When it really comes right down to it, we are constantly rebuilding ourselves: physically, mentally, emotionally. Every day can bring a New You, if that’s how you want to look at it. As I get older, my body will continue to change – I’m in my mid/early thirties now, but there middle age to be greeted, there’s menopause, there’s other changes in body shape, there’s a certain amount of frailty to be expected. My interests will change. Hobbies will come and go. Other identities will be added to those I already claim.
None of that will change who I am, or what I am, and I don’t think there was anything wrong with the so-called Old Me. I was a bit less fit, definitely fatter, and at a very similar state of emotional equilibrium. I had the same friends, the same opinions, the same interests. I mostly liked who I was then, and I mostly like who I am now.
I’m not saying there’s anything wrong with the notion of trying to re-invent yourself, but what I am saying is that sometimes this “New You!” narrative can be unkind in the short term and self-defeating in the long term. I’m saying that, at least in my case, I found my pursuit of fitness and health a lot easier from the perspective of working with my body and self-image rather than against those things. It’s not that I haven’t tried the latter – I certainly have – but it wasn’t effective, and ultimately, it was psychologically harmful.
So yes, I still see the last six months or so as a training montage, because that entertains me. I am vain as the proverbial peacock, and sometimes shallow as the equally proverbial puddle, and I’ve internalised the same body image bullshit as everyone else, and yes, I’m happier with how I look now.
But I am not fooling myself. This is not a New Me. This is the same Me, who does different things and is currently having a good time doing it.

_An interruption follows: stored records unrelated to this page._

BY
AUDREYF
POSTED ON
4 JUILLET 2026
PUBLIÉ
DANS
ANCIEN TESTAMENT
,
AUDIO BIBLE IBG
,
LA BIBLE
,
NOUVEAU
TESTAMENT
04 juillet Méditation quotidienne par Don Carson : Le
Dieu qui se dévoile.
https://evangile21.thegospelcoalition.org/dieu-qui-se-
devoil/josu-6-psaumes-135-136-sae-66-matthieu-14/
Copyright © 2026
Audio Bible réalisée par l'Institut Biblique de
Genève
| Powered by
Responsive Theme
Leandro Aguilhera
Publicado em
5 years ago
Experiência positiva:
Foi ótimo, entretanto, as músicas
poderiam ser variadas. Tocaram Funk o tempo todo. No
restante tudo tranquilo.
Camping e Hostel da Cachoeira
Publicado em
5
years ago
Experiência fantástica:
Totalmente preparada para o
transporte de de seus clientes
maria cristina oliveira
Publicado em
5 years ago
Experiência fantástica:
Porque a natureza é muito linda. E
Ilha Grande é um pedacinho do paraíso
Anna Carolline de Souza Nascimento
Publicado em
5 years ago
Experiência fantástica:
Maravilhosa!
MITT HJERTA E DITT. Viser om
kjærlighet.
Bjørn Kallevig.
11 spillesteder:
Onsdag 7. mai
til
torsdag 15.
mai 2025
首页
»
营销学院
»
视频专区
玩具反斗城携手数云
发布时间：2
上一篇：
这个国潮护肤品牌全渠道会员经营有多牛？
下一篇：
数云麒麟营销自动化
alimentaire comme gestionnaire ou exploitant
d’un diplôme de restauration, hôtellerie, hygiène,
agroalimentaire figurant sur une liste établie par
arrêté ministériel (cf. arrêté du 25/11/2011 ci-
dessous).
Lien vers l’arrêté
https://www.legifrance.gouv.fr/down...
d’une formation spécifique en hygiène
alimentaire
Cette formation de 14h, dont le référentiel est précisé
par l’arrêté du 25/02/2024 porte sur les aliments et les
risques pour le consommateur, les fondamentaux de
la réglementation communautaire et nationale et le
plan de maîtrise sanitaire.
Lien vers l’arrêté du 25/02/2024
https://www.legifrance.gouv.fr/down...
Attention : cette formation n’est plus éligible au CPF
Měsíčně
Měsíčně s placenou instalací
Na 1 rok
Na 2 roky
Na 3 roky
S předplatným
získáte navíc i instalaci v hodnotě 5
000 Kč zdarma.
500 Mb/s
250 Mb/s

I hope, if you’re pursuing a similar idea, that you have a good time doing it, and that you embrace the so-called Old You and take it along for the journey.
Post. “O Bendy Gymster” is the name I give to posts on fitness and gym and exercise as a hypermobile person. I’m a gymster, and I’m very bendy, and there really isn’t a story behind that title; but knowing that I have a particular biomechanial issue means that it’s easier for me to work out effectively, and I find that really empowering, so here we are.